I would really love to see that web client made so that it could connect to any server or bouncer, and not just your own proprietary backend.

1: http://noswap.com/articles/irc/

3 comments

Main advantages are:

  1. Accessible to those who don't have expertise or interest in setting up their own IRC bouncer
  2. Usable from any web browser
  3. More friendly UI
  4. Usable by sites that want a chat room for their users (look at twit.tv -- embedded IRC client front and center).
There is no proprietary backend; the whole client, and the library powering it (node-irc), are open source.
Sorry, perhaps "proprietary" was a bad choice. What I meant was that I would appreciate if the web client itself didn't require or rely on the nodejs/mongodb backend, and could instead operate directly on top of an IRC server or bouncer.
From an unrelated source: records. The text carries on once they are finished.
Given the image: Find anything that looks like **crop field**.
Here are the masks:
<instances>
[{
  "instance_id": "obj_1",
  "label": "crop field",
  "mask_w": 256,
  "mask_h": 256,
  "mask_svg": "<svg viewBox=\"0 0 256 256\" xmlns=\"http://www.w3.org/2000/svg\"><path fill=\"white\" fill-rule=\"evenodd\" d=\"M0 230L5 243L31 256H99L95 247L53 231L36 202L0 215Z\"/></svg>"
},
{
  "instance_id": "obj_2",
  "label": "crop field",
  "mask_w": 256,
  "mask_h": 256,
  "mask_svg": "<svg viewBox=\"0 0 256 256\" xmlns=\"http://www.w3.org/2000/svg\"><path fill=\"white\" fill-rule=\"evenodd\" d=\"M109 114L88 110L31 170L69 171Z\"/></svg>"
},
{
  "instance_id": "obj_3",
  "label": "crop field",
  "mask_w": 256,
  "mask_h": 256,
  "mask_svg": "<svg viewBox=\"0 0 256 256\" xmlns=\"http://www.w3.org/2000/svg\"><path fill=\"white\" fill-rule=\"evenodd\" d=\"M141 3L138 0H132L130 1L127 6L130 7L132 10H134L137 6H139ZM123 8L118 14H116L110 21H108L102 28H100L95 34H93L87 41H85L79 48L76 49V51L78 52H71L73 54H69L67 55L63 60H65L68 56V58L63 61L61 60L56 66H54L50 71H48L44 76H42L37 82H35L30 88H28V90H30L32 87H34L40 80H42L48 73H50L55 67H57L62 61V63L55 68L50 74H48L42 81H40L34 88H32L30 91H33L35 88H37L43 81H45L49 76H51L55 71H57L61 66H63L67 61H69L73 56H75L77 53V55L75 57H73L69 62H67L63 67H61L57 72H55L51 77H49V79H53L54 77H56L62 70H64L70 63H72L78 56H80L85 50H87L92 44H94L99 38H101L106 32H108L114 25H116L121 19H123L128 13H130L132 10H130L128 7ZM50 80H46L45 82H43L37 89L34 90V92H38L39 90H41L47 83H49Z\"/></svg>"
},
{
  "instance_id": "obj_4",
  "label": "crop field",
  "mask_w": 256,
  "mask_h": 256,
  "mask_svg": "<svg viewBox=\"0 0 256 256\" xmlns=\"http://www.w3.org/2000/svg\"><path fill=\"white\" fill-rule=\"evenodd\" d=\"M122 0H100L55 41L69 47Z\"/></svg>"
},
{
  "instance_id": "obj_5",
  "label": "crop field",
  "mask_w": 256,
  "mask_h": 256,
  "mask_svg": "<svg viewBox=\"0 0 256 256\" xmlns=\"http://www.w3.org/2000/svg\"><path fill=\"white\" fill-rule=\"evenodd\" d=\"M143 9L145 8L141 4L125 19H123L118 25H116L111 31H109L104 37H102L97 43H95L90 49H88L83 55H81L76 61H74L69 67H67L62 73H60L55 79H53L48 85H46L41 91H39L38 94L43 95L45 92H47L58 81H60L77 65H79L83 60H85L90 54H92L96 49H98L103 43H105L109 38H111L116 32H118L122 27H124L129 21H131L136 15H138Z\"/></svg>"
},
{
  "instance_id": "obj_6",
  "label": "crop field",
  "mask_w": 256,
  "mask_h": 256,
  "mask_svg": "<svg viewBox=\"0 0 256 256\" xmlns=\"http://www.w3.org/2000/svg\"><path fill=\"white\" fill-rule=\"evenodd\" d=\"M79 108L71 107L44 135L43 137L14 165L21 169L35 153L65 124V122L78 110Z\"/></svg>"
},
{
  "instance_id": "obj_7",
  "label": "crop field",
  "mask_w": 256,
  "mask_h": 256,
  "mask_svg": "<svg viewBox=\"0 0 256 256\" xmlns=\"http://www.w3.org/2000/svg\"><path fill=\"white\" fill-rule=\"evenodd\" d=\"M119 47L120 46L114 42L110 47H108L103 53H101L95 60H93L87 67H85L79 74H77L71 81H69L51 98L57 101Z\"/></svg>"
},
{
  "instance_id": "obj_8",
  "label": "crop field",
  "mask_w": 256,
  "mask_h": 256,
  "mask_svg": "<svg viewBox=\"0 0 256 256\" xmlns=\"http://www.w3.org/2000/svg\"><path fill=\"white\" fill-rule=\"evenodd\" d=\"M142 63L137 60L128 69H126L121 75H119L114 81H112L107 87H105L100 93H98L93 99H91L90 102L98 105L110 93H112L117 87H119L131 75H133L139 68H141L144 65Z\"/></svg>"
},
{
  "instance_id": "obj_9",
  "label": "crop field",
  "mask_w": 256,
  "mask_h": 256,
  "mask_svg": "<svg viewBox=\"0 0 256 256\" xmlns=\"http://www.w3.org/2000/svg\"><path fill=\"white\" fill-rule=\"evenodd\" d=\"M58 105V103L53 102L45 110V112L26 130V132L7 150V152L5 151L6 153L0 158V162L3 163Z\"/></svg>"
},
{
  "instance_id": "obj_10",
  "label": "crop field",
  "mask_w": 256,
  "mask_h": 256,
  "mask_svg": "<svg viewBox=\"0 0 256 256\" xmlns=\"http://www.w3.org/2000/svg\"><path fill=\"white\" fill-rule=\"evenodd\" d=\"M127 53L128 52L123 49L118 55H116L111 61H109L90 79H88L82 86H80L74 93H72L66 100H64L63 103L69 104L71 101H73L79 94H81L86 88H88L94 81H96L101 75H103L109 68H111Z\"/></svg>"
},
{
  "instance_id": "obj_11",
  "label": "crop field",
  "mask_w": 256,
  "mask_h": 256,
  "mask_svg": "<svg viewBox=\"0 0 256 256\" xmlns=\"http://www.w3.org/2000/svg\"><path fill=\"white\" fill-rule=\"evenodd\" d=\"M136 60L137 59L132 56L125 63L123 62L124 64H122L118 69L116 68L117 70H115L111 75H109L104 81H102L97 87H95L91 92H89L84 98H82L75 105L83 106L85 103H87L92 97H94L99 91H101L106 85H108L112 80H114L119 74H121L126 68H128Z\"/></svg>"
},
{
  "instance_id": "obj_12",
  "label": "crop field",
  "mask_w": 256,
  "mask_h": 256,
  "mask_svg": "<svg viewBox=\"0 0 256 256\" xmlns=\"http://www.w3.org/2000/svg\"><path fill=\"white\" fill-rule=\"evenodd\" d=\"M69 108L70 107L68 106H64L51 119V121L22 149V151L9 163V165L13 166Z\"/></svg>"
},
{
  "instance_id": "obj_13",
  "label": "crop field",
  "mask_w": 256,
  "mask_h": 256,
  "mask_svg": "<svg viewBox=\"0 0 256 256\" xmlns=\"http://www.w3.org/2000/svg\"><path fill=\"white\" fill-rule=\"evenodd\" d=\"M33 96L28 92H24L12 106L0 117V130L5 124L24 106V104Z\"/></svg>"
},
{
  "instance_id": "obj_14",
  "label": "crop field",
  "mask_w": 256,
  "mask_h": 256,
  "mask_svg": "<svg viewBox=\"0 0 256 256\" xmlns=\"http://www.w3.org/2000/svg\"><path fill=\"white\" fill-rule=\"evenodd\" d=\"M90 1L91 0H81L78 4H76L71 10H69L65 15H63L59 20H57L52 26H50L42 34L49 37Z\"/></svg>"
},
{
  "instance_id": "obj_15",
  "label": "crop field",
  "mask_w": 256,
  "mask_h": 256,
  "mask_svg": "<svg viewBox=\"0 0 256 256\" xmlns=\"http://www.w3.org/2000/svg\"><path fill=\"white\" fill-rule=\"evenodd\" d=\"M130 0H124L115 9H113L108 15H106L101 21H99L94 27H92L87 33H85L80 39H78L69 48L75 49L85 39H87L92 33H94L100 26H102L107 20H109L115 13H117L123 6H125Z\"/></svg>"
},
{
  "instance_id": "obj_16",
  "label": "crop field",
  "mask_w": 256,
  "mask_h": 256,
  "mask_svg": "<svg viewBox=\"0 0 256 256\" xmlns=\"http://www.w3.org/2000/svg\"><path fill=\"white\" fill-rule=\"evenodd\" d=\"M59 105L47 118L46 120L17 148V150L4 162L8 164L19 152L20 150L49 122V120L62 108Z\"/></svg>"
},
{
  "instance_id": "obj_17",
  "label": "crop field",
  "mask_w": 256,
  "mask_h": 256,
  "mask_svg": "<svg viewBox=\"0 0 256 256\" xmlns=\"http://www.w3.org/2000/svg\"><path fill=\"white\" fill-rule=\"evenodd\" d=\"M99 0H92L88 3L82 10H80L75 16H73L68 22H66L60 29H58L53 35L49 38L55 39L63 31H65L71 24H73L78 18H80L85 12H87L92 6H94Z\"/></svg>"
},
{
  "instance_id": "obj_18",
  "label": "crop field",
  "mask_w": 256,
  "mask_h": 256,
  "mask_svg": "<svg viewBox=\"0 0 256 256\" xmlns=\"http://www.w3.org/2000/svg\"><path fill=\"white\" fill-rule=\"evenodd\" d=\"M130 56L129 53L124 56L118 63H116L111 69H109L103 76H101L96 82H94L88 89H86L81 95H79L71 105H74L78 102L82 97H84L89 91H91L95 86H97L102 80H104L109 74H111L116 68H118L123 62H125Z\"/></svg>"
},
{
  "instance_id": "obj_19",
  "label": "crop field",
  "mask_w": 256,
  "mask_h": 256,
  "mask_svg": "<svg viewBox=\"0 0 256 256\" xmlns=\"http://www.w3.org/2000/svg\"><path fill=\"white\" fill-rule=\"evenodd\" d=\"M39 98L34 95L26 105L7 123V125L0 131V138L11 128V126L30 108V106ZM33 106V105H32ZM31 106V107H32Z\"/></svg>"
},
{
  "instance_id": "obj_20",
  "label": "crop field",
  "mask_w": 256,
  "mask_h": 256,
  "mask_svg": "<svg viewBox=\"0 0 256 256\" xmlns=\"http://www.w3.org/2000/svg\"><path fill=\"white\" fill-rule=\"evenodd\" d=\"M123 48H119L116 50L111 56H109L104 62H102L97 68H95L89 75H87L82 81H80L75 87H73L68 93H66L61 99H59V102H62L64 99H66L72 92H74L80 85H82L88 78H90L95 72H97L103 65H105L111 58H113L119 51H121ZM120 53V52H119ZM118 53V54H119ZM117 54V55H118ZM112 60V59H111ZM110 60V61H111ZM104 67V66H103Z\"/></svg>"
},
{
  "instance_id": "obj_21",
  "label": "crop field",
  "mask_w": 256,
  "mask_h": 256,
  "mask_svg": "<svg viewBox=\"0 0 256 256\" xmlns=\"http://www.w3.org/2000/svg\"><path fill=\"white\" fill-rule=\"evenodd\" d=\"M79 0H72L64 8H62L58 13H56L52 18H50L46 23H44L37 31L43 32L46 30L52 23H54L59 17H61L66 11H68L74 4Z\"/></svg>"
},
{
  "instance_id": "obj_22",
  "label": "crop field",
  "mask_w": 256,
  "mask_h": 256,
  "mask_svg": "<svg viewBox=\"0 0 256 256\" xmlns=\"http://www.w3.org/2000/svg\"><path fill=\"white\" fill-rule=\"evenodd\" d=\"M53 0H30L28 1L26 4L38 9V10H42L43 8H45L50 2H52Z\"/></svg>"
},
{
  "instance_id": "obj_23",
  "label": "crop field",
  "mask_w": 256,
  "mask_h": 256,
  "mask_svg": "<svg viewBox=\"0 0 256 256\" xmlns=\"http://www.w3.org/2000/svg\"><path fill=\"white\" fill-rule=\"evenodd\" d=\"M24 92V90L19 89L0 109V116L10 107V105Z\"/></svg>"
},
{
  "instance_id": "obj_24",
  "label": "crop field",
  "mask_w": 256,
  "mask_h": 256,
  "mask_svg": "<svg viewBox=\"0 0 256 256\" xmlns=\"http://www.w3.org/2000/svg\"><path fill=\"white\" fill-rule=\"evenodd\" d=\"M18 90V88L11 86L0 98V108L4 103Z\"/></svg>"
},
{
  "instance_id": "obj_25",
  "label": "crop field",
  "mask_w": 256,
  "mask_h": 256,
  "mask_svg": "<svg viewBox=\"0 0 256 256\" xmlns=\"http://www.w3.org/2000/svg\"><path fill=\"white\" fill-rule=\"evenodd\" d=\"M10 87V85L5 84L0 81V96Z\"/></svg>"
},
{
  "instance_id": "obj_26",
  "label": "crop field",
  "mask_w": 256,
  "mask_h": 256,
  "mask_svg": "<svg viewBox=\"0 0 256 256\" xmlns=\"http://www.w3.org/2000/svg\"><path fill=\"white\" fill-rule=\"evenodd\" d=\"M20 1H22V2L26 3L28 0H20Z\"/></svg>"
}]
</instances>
Ie, I would like to run your web client on my machine, have it connect directly to my IRC bouncer (or directly to a remote IRC server), and not require a local database to use it. I'm interested in using it as just another IRC client that connects to my IRC bouncer, rather than it being my primary IRC client. From what I see, this isn't possible.

I would have loved to have this when I worked at a company that only allowed HTTP(S) through the firewall.
My point is there are already plenty of pure web IRC clients that don't rely on a local database; none of them (that I've seen) have any sort of nice interface like this does. There are also plenty of applications that will proxy non-HTTP connections over HTTP proxies. Corkscrew [1] also allows you to tunnel SSH connections over HTTP proxy, and you can use SSH to tunnel just about anything else you need.
I'm aware there are other solutions. Compared to all the work I did to properly tunnel SSH over HTTPS (it was a pretty good firewall, apparently), deploying a node app is trivial.
If you (still) think a IRC bouncer is a good tool then you'd be surprised by something like quassel :)

http://quassel-irc.org/

I actually looked into Quassel a while back, and although it looks interesting, the biggest issue I had with it was the apparent inability to mix existing IRC clients into a Quassel setup, not to mention it lacks a unified set of notifications.

With ZNC on my server, I can connect any standard IRC client to it, whether its Irssi or Weechat running in screen on my server, Xchat on my desktop machines, or AndChat on my phone. I also receive only a single push notification to my phone when I get mentioned or PMed, and can literally connect from anywhere to respond.